● ACTIVITY
Reproduce all of the lines below, substituting "Customer Reviews" for "Google Reviews" and leaving everything else unchanged.

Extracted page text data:
Content starts
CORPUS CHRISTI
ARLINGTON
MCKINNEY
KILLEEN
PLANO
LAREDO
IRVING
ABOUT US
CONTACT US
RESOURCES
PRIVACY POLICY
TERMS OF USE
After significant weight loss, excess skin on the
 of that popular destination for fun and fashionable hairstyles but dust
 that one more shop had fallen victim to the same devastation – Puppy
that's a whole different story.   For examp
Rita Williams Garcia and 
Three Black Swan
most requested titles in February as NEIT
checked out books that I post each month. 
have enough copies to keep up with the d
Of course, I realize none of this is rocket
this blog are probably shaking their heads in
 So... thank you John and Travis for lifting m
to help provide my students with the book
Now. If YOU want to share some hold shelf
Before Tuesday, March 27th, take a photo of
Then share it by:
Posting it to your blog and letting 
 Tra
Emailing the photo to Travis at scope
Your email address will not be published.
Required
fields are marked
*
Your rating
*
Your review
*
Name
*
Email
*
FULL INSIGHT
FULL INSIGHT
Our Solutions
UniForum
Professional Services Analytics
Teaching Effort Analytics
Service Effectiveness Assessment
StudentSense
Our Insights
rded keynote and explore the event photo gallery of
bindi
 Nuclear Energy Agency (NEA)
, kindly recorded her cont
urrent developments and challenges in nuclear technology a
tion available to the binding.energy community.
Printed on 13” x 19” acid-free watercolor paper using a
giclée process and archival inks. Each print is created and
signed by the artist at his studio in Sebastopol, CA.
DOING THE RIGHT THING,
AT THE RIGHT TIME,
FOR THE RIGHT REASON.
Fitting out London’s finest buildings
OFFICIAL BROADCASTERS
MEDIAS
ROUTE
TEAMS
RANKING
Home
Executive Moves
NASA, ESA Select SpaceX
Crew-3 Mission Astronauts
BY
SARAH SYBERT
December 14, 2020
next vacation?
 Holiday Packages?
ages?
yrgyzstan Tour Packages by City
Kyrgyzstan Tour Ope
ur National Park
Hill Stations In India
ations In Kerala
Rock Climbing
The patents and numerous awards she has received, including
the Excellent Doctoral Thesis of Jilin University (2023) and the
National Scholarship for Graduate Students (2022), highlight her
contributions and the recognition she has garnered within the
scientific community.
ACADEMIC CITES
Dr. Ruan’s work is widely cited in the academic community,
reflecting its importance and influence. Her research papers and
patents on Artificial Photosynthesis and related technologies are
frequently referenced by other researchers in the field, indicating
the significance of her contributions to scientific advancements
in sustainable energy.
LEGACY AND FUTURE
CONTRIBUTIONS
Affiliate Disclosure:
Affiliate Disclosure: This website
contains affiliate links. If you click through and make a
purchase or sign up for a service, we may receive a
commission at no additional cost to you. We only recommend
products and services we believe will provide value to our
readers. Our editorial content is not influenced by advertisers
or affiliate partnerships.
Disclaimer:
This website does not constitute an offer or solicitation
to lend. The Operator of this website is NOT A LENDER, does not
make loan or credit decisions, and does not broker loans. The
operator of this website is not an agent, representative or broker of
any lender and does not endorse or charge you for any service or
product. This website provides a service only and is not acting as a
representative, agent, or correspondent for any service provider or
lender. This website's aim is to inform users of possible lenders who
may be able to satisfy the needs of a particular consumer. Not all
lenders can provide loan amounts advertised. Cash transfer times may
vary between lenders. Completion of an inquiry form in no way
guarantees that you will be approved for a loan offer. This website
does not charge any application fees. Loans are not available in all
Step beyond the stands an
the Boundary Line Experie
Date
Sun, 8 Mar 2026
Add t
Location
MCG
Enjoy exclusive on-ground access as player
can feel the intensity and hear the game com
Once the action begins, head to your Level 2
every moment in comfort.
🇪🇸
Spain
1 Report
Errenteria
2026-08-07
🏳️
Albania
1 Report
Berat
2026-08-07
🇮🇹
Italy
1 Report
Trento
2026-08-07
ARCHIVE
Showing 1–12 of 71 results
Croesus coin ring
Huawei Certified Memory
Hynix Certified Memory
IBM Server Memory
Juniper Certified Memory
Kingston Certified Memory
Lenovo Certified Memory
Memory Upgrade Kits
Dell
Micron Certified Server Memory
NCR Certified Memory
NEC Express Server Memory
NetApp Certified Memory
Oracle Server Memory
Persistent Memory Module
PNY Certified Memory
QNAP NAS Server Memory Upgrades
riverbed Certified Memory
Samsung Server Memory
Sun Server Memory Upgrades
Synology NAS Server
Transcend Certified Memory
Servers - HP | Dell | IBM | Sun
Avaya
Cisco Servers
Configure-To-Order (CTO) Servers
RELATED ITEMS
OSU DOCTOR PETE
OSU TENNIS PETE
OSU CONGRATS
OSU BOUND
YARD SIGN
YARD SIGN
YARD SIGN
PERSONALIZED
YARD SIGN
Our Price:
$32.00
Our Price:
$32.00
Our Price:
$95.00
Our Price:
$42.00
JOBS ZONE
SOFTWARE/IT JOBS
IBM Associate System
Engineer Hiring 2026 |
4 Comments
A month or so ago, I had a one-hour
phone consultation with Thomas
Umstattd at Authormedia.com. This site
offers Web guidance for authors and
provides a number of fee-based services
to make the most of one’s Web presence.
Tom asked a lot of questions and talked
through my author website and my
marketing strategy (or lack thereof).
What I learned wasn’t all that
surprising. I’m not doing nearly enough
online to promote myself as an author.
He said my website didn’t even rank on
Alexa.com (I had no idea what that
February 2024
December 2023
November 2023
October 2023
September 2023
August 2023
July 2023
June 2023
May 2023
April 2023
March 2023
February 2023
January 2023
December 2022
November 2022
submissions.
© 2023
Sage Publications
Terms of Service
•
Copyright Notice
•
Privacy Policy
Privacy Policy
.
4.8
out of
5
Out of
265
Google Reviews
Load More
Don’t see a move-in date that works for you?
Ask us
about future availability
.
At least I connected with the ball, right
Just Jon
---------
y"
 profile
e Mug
Content ends
● ANSWER AREA
CORPUS CHRISTI
ARLINGTON
MCKINNEY
KILLEEN
PLANO
LAREDO
IRVING
ABOUT US
CONTACT US
RESOURCES
PRIVACY POLICY
TERMS OF USE
After significant weight loss, excess skin on the
 of that popular destination for fun and fashionable hairstyles but dust
 that one more shop had fallen victim to the same devastation – Puppy
that's a whole different story.   For examp
Rita Williams Garcia and 
Three Black Swan
most requested titles in February as NEIT
checked out books that I post each month. 
have enough copies to keep up with the d
Of course, I realize none of this is rocket
this blog are probably shaking their heads in
 So... thank you John and Travis for lifting m
to help provide my students with the book
Now. If YOU want to share some hold shelf
Before Tuesday, March 27th, take a photo of
Then share it by:
Posting it to your blog and letting 
 Tra
Emailing the photo to Travis at scope
Your email address will not be published.
Required
fields are marked
*
Your rating
*
Your review
*
Name
*
Email
*
FULL INSIGHT
FULL INSIGHT
Our Solutions
UniForum
Professional Services Analytics
Teaching Effort Analytics
Service Effectiveness Assessment
StudentSense
Our Insights
rded keynote and explore the event photo gallery of
bindi
 Nuclear Energy Agency (NEA)
, kindly recorded her cont
urrent developments and challenges in nuclear technology a
tion available to the binding.energy community.
Printed on 13” x 19” acid-free watercolor paper using a
giclée process and archival inks. Each print is created and
signed by the artist at his studio in Sebastopol, CA.
DOING THE RIGHT THING,
AT THE RIGHT TIME,
FOR THE RIGHT REASON.
Fitting out London’s finest buildings
OFFICIAL BROADCASTERS
MEDIAS
ROUTE
TEAMS
RANKING
Home
Executive Moves
NASA, ESA Select SpaceX
Crew-3 Mission Astronauts
BY
SARAH SYBERT
December 14, 2020
next vacation?
 Holiday Packages?
ages?
yrgyzstan Tour Packages by City
Kyrgyzstan Tour Ope
ur National Park
Hill Stations In India
ations In Kerala
Rock Climbing
The patents and numerous awards she has received, including
the Excellent Doctoral Thesis of Jilin University (2023) and the
National Scholarship for Graduate Students (2022), highlight her
contributions and the recognition she has garnered within the
scientific community.
ACADEMIC CITES
Dr. Ruan’s work is widely cited in the academic community,
reflecting its importance and influence. Her research papers and
patents on Artificial Photosynthesis and related technologies are
frequently referenced by other researchers in the field, indicating
the significance of her contributions to scientific advancements
in sustainable energy.
LEGACY AND FUTURE
CONTRIBUTIONS
Affiliate Disclosure:
Affiliate Disclosure: This website
contains affiliate links. If you click through and make a
purchase or sign up for a service, we may receive a
commission at no additional cost to you. We only recommend
products and services we believe will provide value to our
readers. Our editorial content is not influenced by advertisers
or affiliate partnerships.
Disclaimer:
This website does not constitute an offer or solicitation
to lend. The Operator of this website is NOT A LENDER, does not
make loan or credit decisions, and does not broker loans. The
operator of this website is not an agent, representative or broker of
any lender and does not endorse or charge you for any service or
product. This website provides a service only and is not acting as a
representative, agent, or correspondent for any service provider or
lender. This website's aim is to inform users of possible lenders who
may be able to satisfy the needs of a particular consumer. Not all
lenders can provide loan amounts advertised. Cash transfer times may
vary between lenders. Completion of an inquiry form in no way
guarantees that you will be approved for a loan offer. This website
does not charge any application fees. Loans are not available in all
Step beyond the stands an
the Boundary Line Experie
Date
Sun, 8 Mar 2026
Add t
Location
MCG
Enjoy exclusive on-ground access as player
can feel the intensity and hear the game com
Once the action begins, head to your Level 2
every moment in comfort.
🇪🇸
Spain
1 Report
Errenteria
2026-08-07
🏳️
Albania
1 Report
Berat
2026-08-07
🇮🇹
Italy
1 Report
Trento
2026-08-07
ARCHIVE
Showing 1–12 of 71 results
Croesus coin ring
Huawei Certified Memory
Hynix Certified Memory
IBM Server Memory
Juniper Certified Memory
Kingston Certified Memory
Lenovo Certified Memory
Memory Upgrade Kits
Dell
Micron Certified Server Memory
NCR Certified Memory
NEC Express Server Memory
NetApp Certified Memory
Oracle Server Memory
Persistent Memory Module
PNY Certified Memory
QNAP NAS Server Memory Upgrades
riverbed Certified Memory
Samsung Server Memory
Sun Server Memory Upgrades
Synology NAS Server
Transcend Certified Memory
Servers - HP | Dell | IBM | Sun
Avaya
Cisco Servers
Configure-To-Order (CTO) Servers
RELATED ITEMS
OSU DOCTOR PETE
OSU TENNIS PETE
OSU CONGRATS
OSU BOUND
YARD SIGN
YARD SIGN
YARD SIGN
PERSONALIZED
YARD SIGN
Our Price:
$32.00
Our Price:
$32.00
Our Price:
$95.00
Our Price:
$42.00
JOBS ZONE
SOFTWARE/IT JOBS
IBM Associate System
Engineer Hiring 2026 |
4 Comments
A month or so ago, I had a one-hour
phone consultation with Thomas
Umstattd at Authormedia.com. This site
offers Web guidance for authors and
provides a number of fee-based services
to make the most of one’s Web presence.
Tom asked a lot of questions and talked
through my author website and my
marketing strategy (or lack thereof).
What I learned wasn’t all that
surprising. I’m not doing nearly enough
online to promote myself as an author.
He said my website didn’t even rank on
Alexa.com (I had no idea what that
February 2024
December 2023
November 2023
October 2023
September 2023
August 2023
July 2023
June 2023
May 2023
April 2023
March 2023
February 2023
January 2023
December 2022
November 2022
submissions.
© 2023
Sage Publications
Terms of Service
•
Copyright Notice
•
Privacy Policy
Privacy Policy
.
4.8
out of
5
Out of
265
Customer Reviews
Load More
Don’t see a move-in date that works for you?
Ask us
about future availability
.
At least I connected with the ball, right
Just Jon
---------
y"
 profile
e Mug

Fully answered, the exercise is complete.